INFORMATION:
****************************************
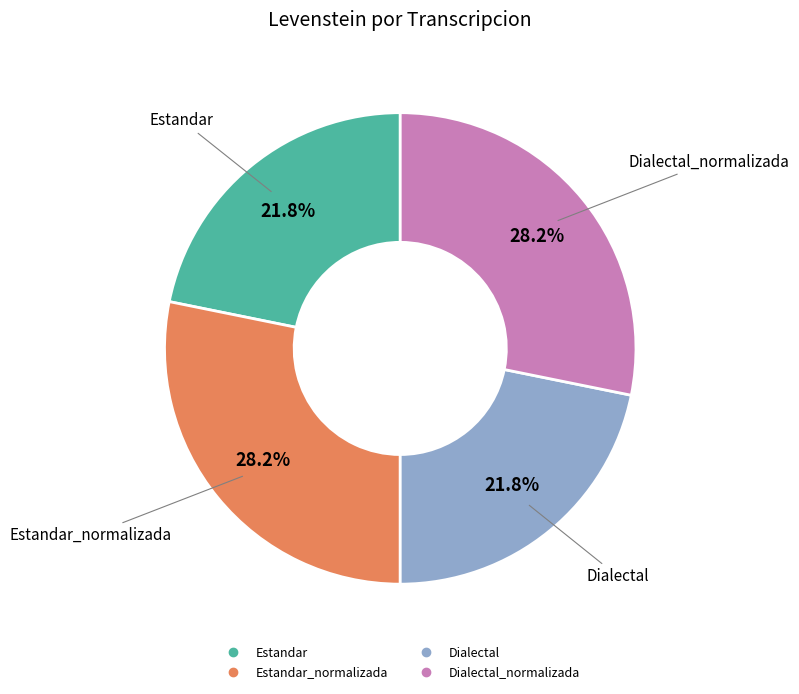

How many slices are in this pie chart?

4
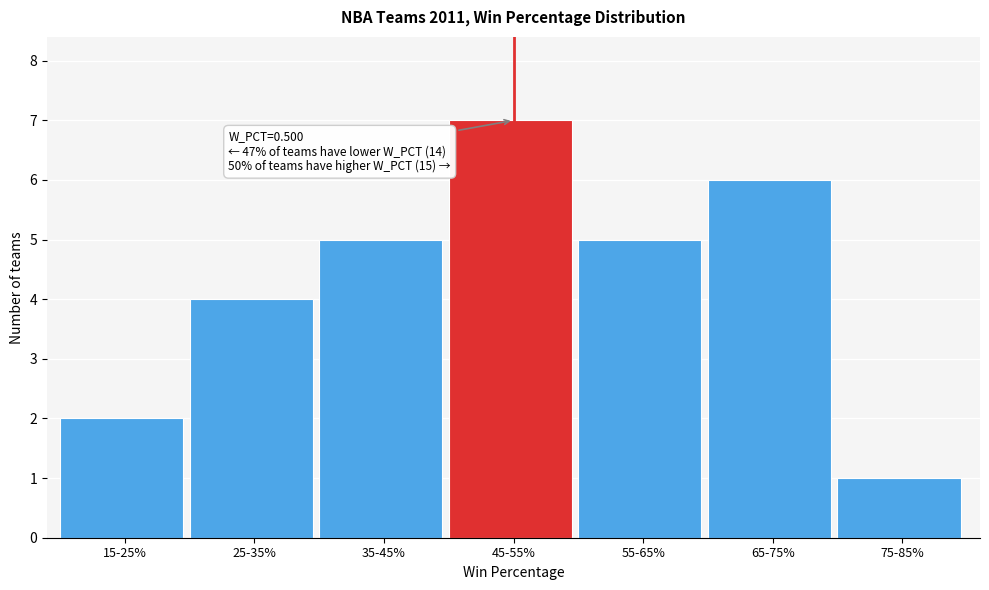

Reading left to right, list all the values displayed in this chart.

2	4	5	7	5	6	1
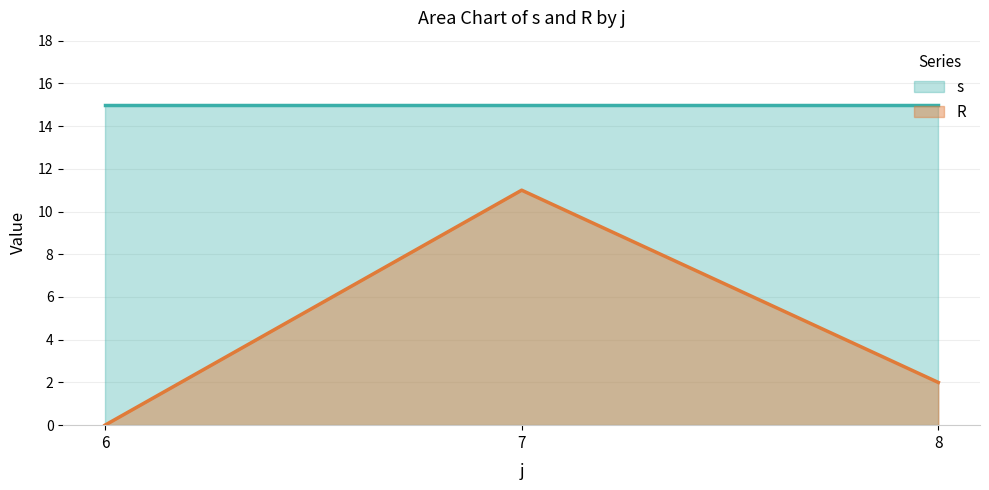

True or false: s has a value of 21 at 6.

False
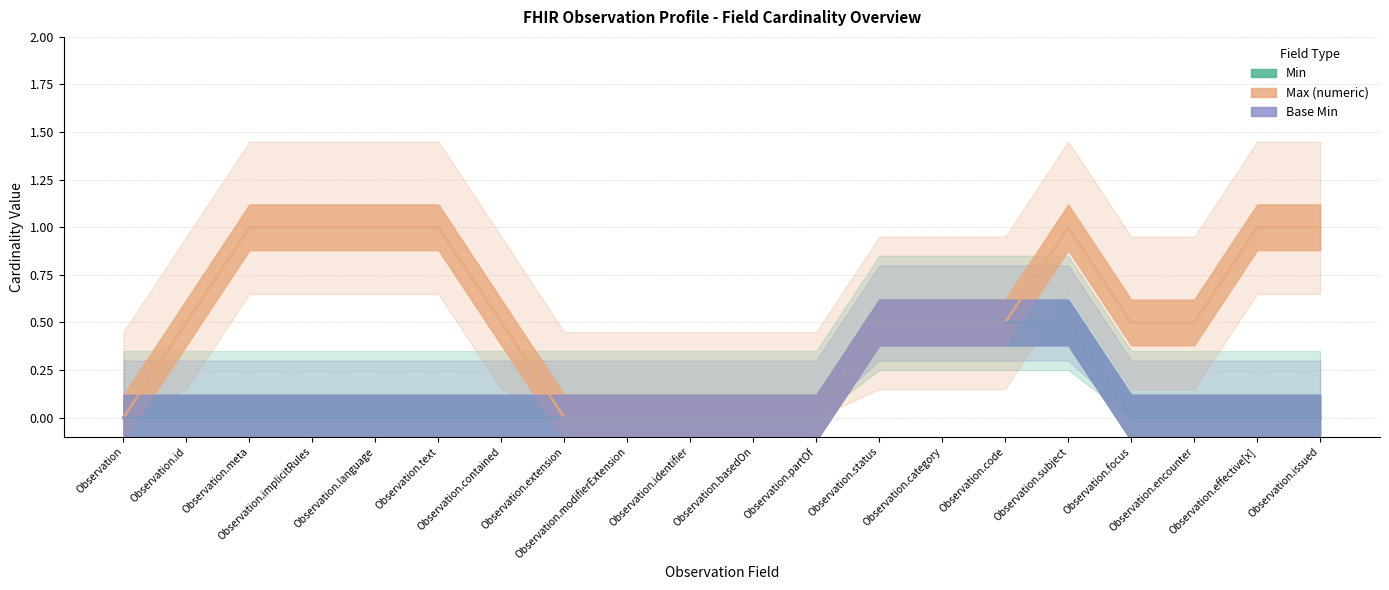

What is the sum of all Min values?

2.0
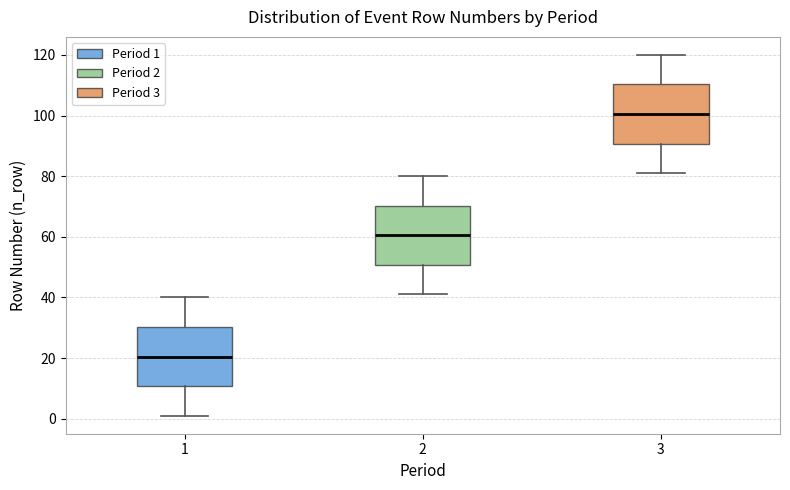

Where does the lower whisker of the box at x = 3 end on the y-axis? The values are not printed on the chart, so give them approximately, as read against the axis.

82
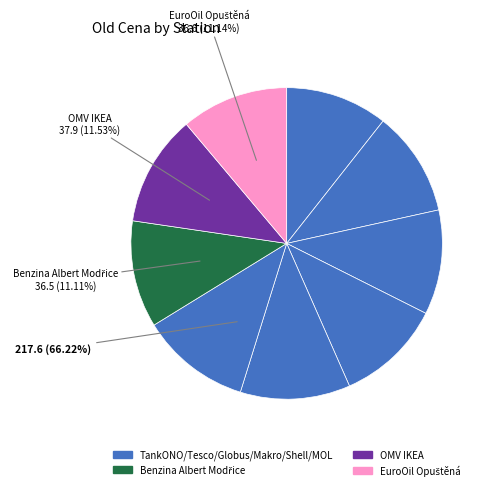

The Benzina Albert Modřice slice represents 1% of the pie. True or false?

False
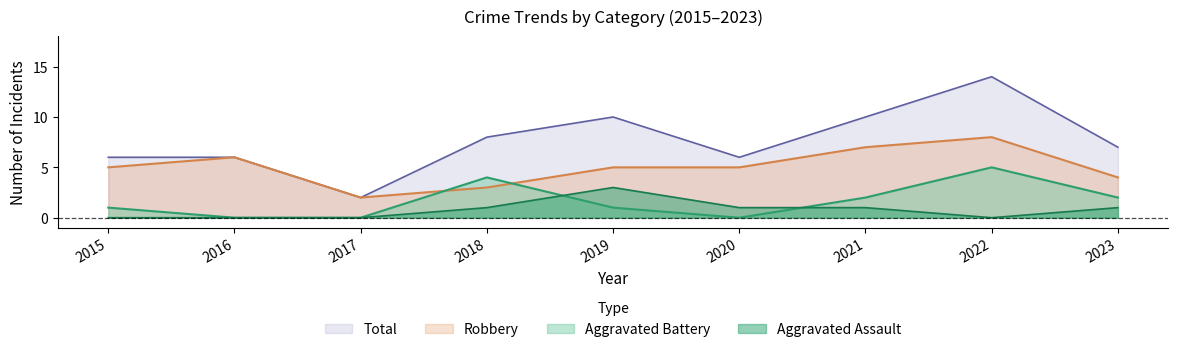

What are all the series names shown in the legend?

Total, Robbery, Aggravated Battery, Aggravated Assault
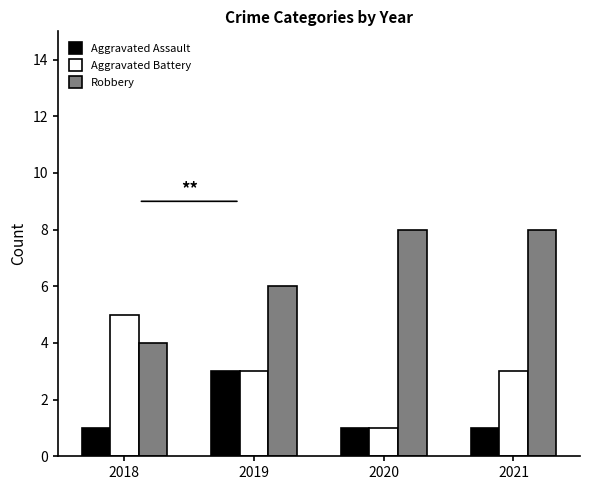

What is the average value of the Aggravated Battery series?

3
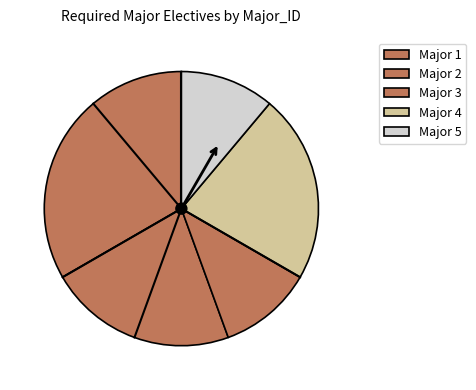

How many slices are in this pie chart?

5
****************************************
EXERCISE AIM: Determine how many lines in the items above contain the word "True", and reply with that number alone.

TASK RESPONSE: 2